Mannequin à 14 ans, Miss Sardaigne à 16 et finaliste de Miss Italie à 19, en 1996, elle aurait pu rester une de ces étoiles filantes de papier glacé et de plateaux TV. Mais elle aspire à plus. Recalée au concours d'entrée de médecine, elle apprend le français, l'anglais et l'espagnol, suit à Rome les cours de théâtre de Francesca De Sapio. Quelques apparitions sur scène, petit et grand écran plus tard, elle obtient sa première chance en France, en étant engagée pour L'Enquête corse (2004).
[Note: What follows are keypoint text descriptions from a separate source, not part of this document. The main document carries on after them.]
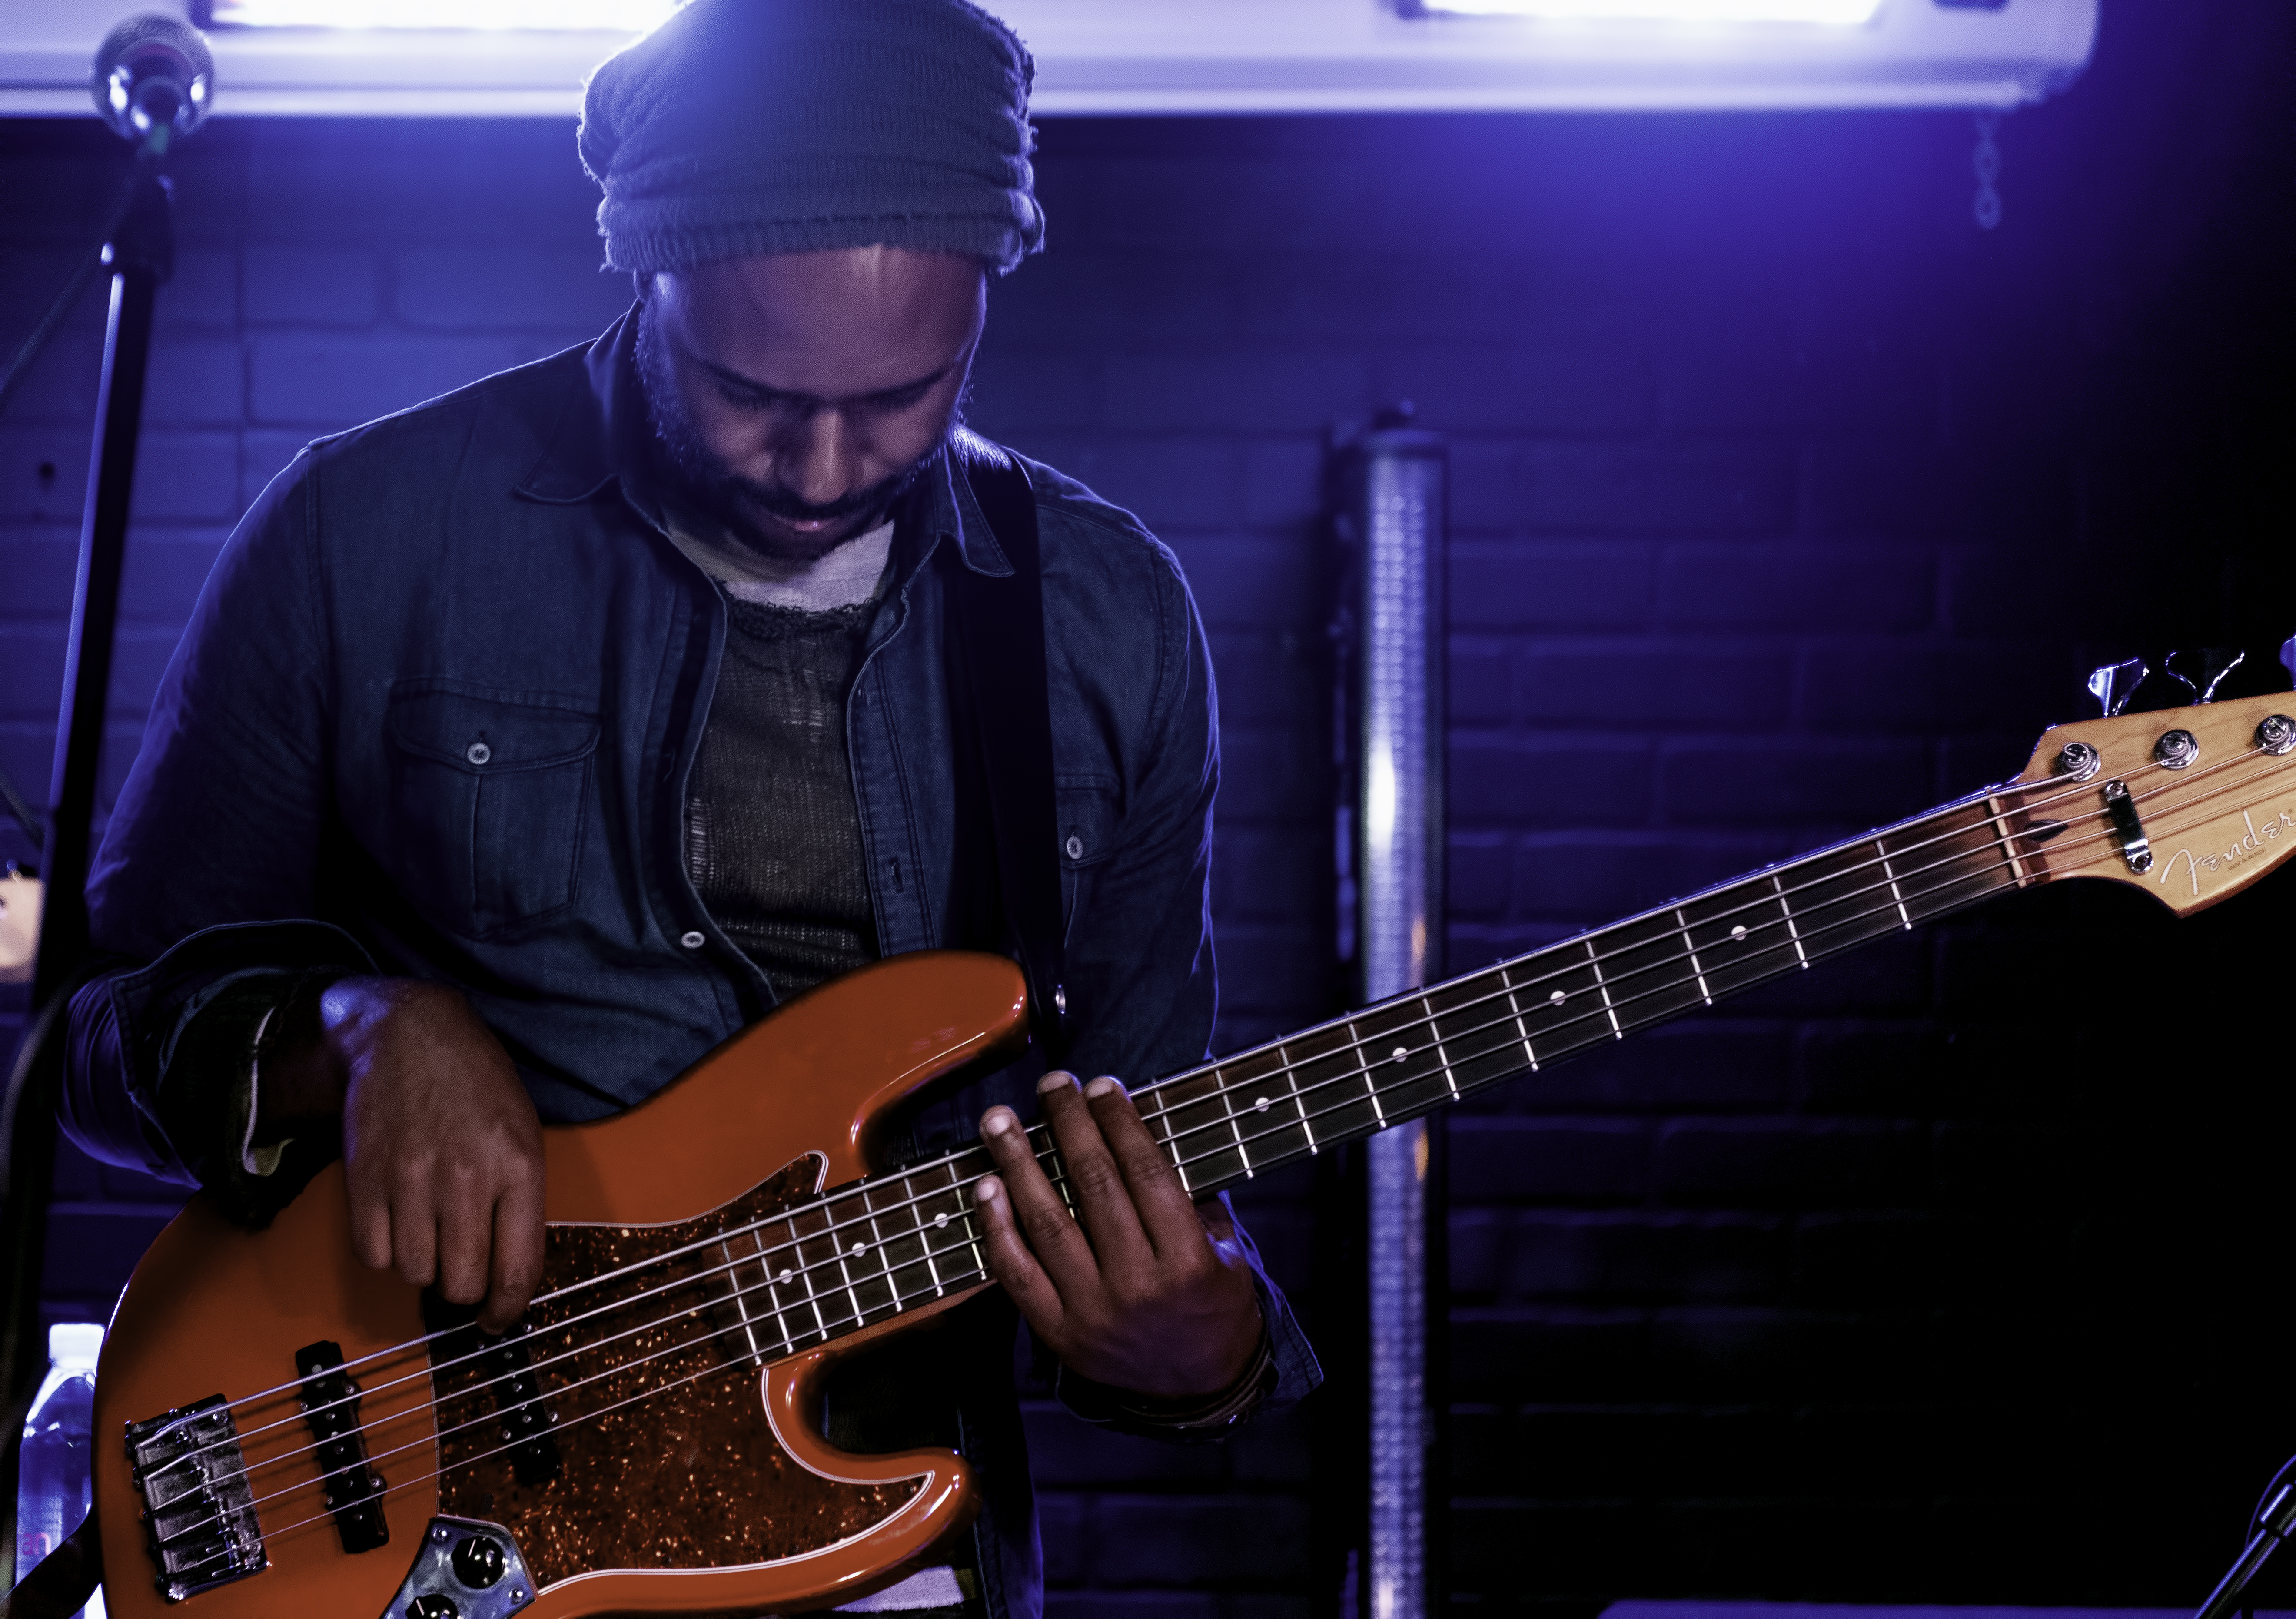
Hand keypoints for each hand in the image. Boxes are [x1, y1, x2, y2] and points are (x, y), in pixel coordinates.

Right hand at [261, 977, 543, 1331]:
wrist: (409, 1035)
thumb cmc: (476, 1084)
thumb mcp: (523, 1133)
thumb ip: (522, 1201)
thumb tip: (510, 1272)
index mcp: (518, 1167)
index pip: (518, 1268)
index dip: (508, 1309)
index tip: (498, 1318)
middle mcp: (465, 1179)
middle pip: (462, 1283)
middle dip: (466, 1289)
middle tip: (464, 1270)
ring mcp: (410, 1181)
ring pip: (416, 1273)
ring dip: (425, 1266)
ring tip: (431, 1233)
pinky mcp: (365, 1181)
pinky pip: (373, 1255)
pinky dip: (385, 1253)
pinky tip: (398, 1224)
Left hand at [974, 1071, 1263, 1397]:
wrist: (1200, 1394)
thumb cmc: (1216, 1309)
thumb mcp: (1228, 1252)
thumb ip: (1196, 1198)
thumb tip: (1150, 1132)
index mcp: (1187, 1260)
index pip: (1146, 1173)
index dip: (1119, 1122)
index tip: (1100, 1085)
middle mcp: (1138, 1285)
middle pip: (1095, 1186)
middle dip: (1069, 1125)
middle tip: (1051, 1085)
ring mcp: (1093, 1311)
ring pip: (1048, 1223)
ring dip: (1018, 1165)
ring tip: (999, 1122)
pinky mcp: (1059, 1333)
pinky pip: (1018, 1274)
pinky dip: (996, 1228)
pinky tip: (986, 1187)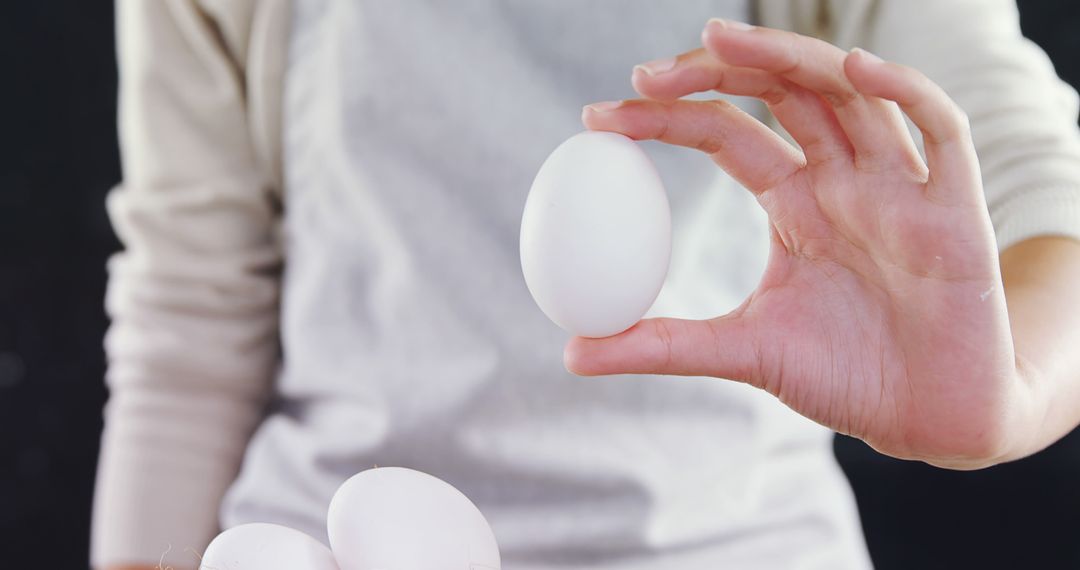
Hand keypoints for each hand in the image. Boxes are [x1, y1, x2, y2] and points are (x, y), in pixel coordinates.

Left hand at [566, 19, 1028, 468]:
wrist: (931, 418)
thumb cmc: (846, 376)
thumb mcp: (744, 352)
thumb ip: (664, 344)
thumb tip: (572, 353)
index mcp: (796, 203)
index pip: (725, 134)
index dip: (667, 116)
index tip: (599, 119)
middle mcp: (845, 179)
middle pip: (783, 93)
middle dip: (717, 71)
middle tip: (645, 73)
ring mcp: (900, 185)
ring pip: (848, 92)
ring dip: (788, 59)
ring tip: (723, 40)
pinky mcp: (956, 207)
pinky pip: (937, 126)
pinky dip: (900, 90)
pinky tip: (851, 70)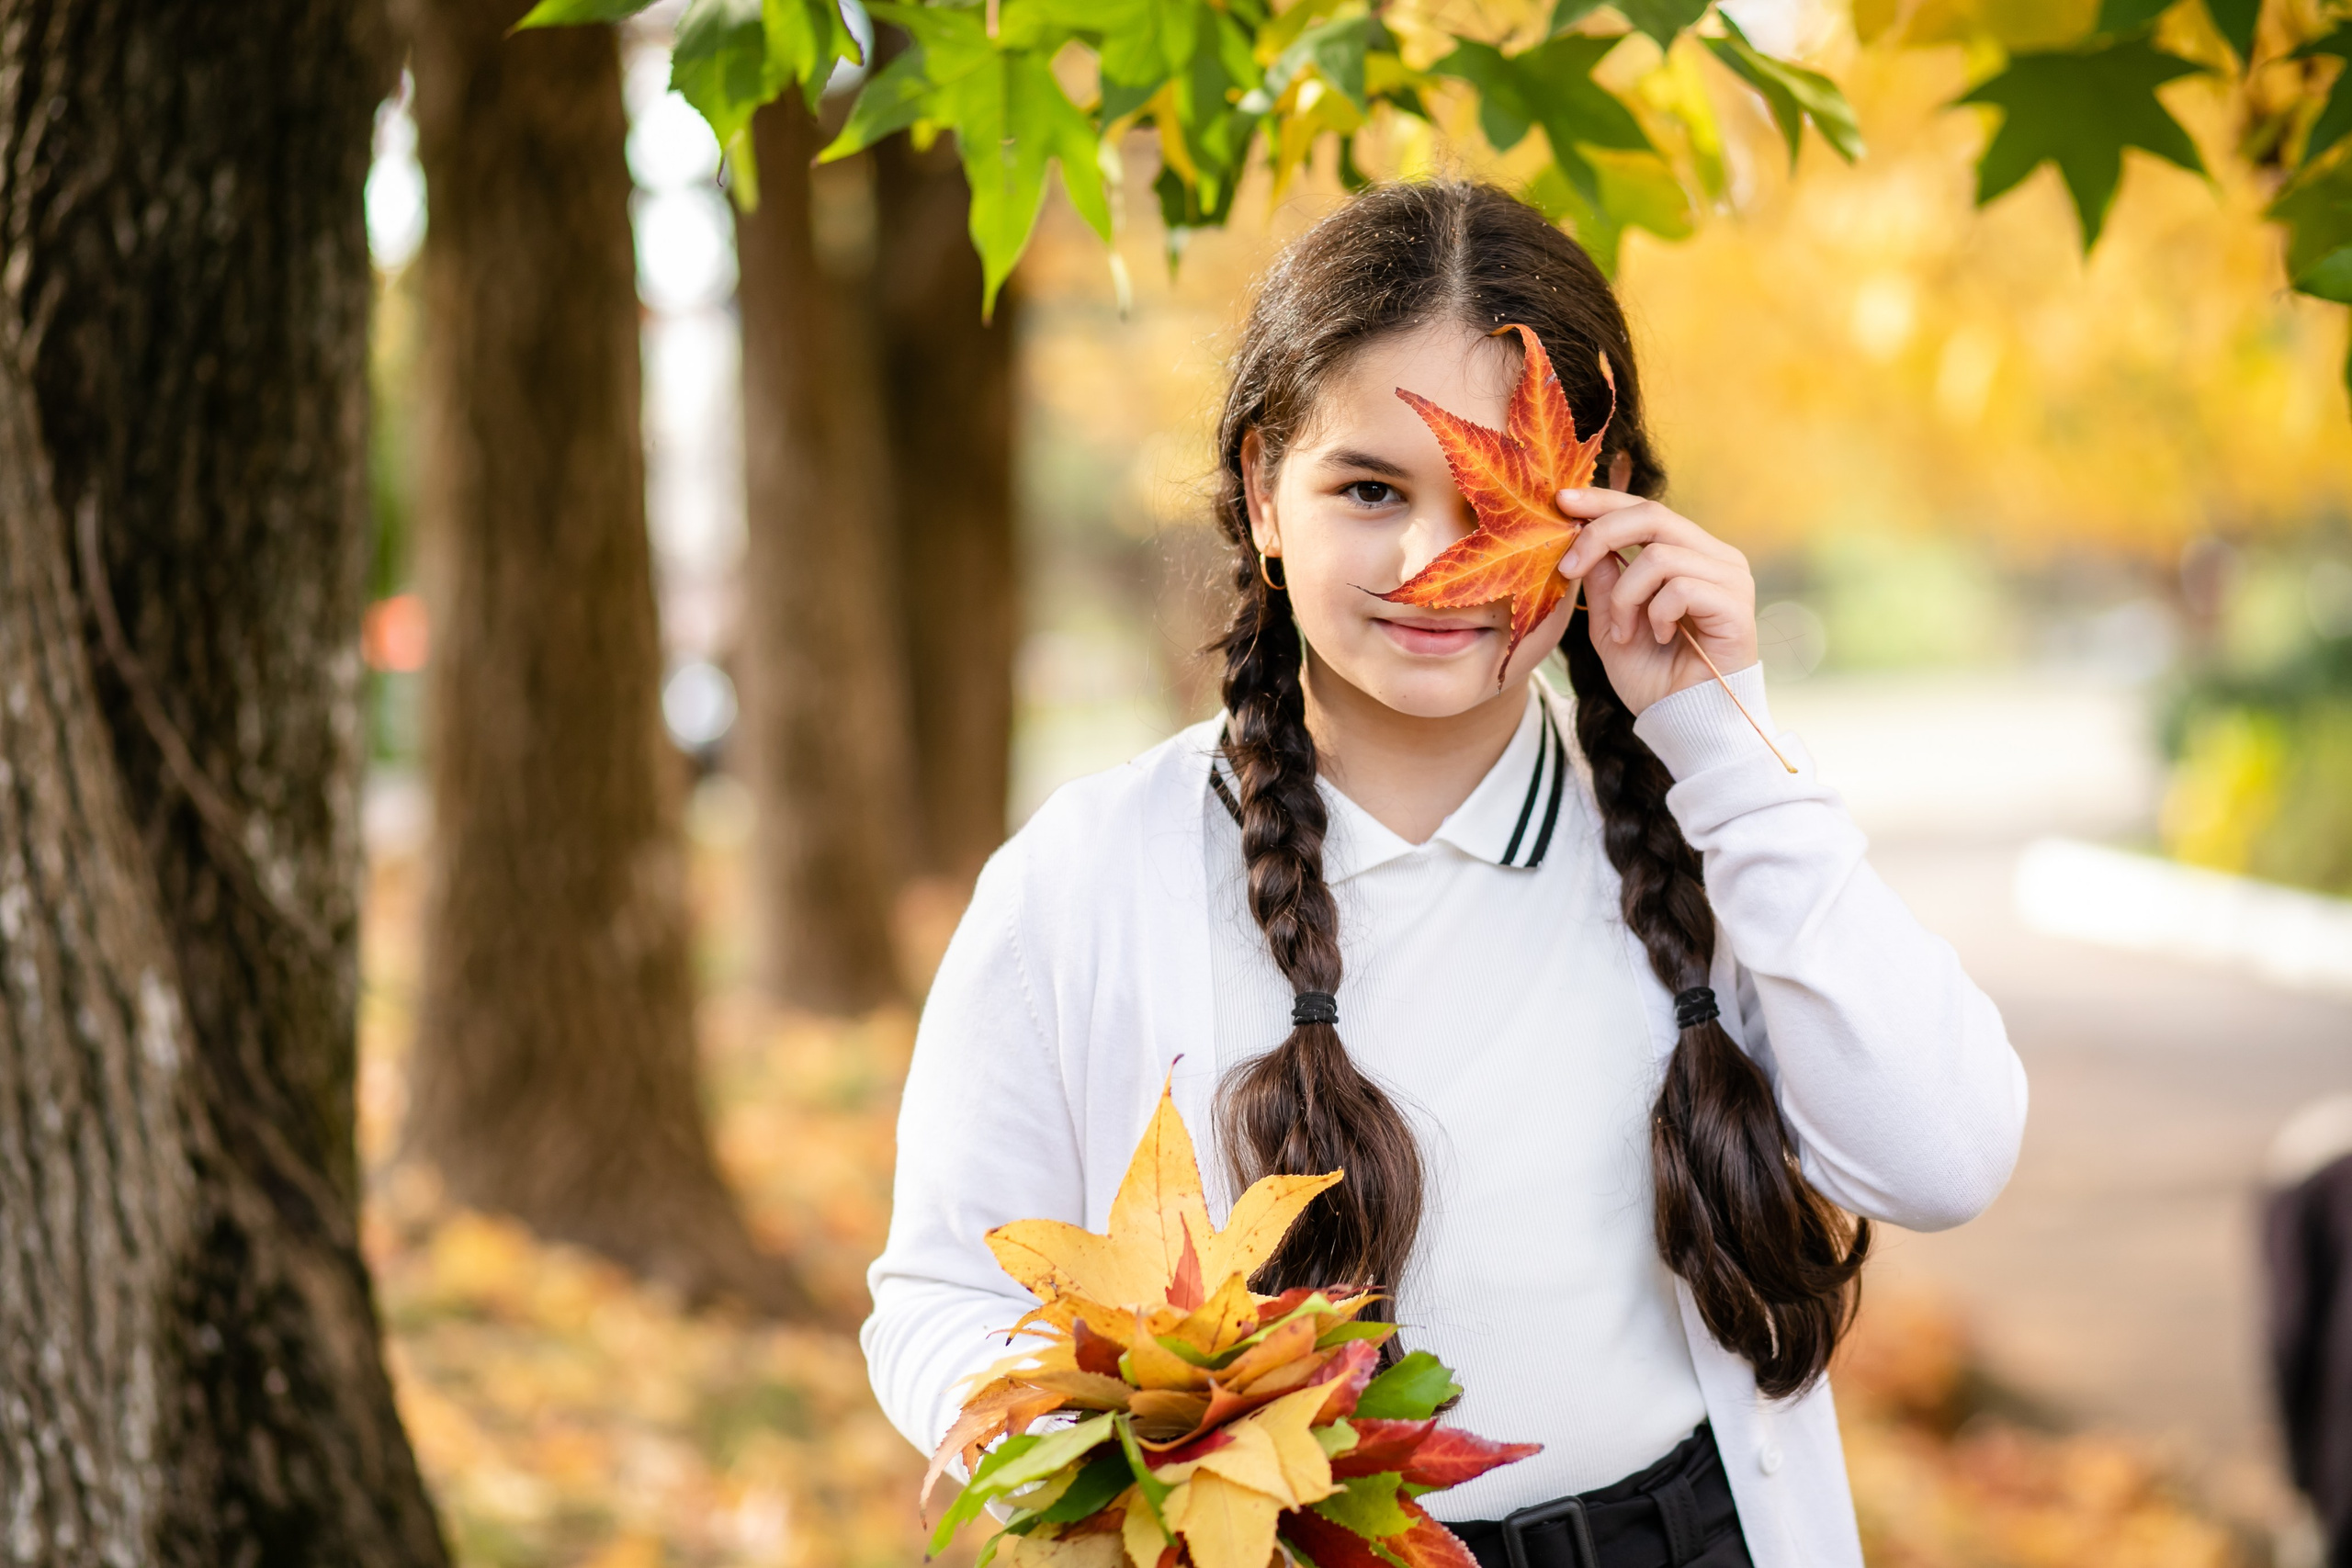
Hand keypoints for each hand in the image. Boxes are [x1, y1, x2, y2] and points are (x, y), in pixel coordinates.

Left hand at [1554, 488, 1757, 715]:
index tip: (1562, 500)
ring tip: (1624, 632)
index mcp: (1689, 554)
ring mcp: (1730, 579)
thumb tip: (1582, 536)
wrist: (1684, 724)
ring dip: (1626, 598)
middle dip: (1600, 536)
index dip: (1603, 500)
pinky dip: (1655, 615)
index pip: (1645, 510)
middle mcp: (1715, 557)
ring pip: (1660, 556)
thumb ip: (1602, 582)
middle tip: (1567, 569)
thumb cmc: (1652, 678)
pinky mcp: (1736, 605)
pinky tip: (1661, 639)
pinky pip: (1679, 588)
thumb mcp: (1610, 625)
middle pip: (1652, 515)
Entre Christian Clavier et Jean Reno, on ne remarque qu'elle dans cette comédie poussive. Idem pour L'Amour aux trousses, vague comédie policière avec Jean Dujardin et Pascal Elbé. Après une apparition dans Les Bronzés 3, la voilà qui risque déjà de se voir cataloguée «beauté popu sans intérêt».

Par-delà James Bond

C'est alors que survient sa deuxième chance: elle est retenue comme «James Bond Girl» dans Casino Royale de Martin Campbell, où elle a l'insigne honneur (fatal) de tester la carrure de Daniel Craig pour le rôle, avant Eva Green. Connaîtra-t-elle le triste sort de trop de devancières, vite oubliées?

A la voir rebondir avec deux jolis rôles secondaires dans des films d'auteur, le cap critique semble déjà passé. Prostituée sentimentale dans Ciao Stefano, la voilà enfin lancée en Italie. Et dans Le Grand Alibi, il n'y a guère que Mathieu Demy pour ne pas se souvenir d'avoir couché avec elle: rien que sa sortie de bain dans le plus simple appareil pourrait immortaliser ce film alibi, par ailleurs guère mémorable.